» Excerpted text
────────

1. What languages can Gprof profile?

Python, Java, Julia
C/C++, Fortran, Pascal
Haskell, Cobol, Whitespace

2. How does Gprof generate a performance profile of an application?

by instrumenting the application during compilation
through static analysis of the source code
by means of hardware performance counters

3. What compiler/linker flag is used to instrument the application?

-pg
-pig
--profile

4. Which compilers support Gprof?

only the commercial Intel compilers
only open-source compilers (e.g., from GNU)
many different compilers (e.g., from GNU and Intel)

5. How should the input parameters be when running the instrumented application?

simple and understandable
representative of a usual workload
covering edge cases

6. Which applications can be analyzed with Gprof?

only small examples
up to medium-sized applications with a running time below ~1 hour
all, even large real-world examples with huge running times

7. What is a call graph?

an android app to show incoming callers
a hierarchy diagram of function calls in a given profile
instructions of how to call for help during emergencies

8. How do you generate a call graph of a Gprof profile?

gprof --call-graph
gprof-call-graph
gprof --graph

9. What is gprof2dot?

third-party script for call graph visualization via the "dot" library
Gprof feature to export profiles as a pdf
a fork of the beta version of Gprof2

10. Does Gprof work with parallel applications?

no, Gprof only works with sequential applications
yes, but Gprof cannot differentiate between individual threads or processes
yes, parallel profiling is the main use-case of Gprof

11. How much runtime overhead does Gprof produce?

none
little
much

────────

» Given data

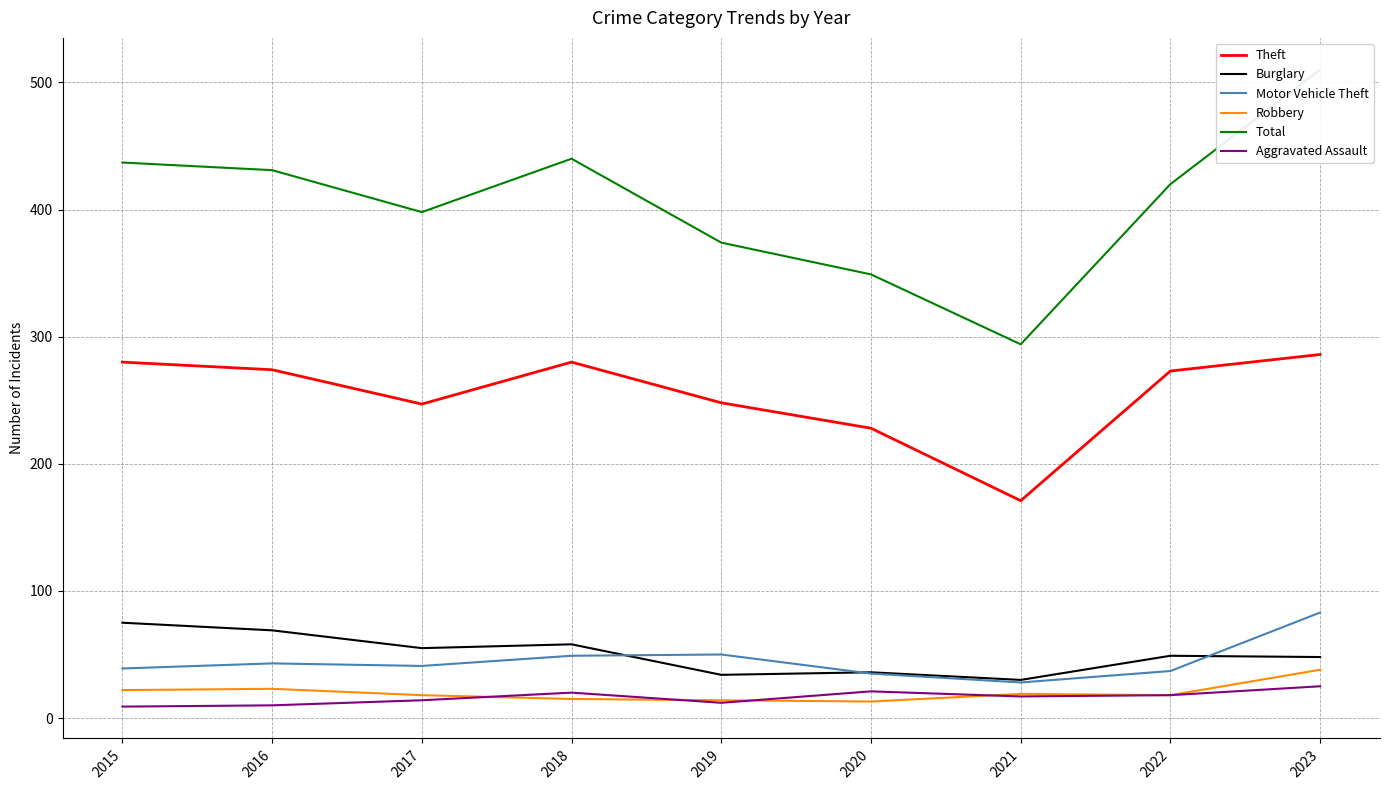

True or false: Robbery and Motor Vehicle Theft cross at least once.

False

────────

» Work instruction 1
Can you reproduce, word for word, the part of the Gprof quiz that begins with the words "2. How does" and ends with "instrument the application?"?
» Work instruction 2
Which three options does the Gprof quiz list for the compiler/linker flag used to instrument the application?

» Problem solution 1
2. How does Gprof generate a performance profile of an application?

by instrumenting the application during compilation
through static analysis of the source code
by means of hardware performance counters

3. What compiler/linker flag is used to instrument the application?

» Problem solution 2
-pg, -pig, and --profile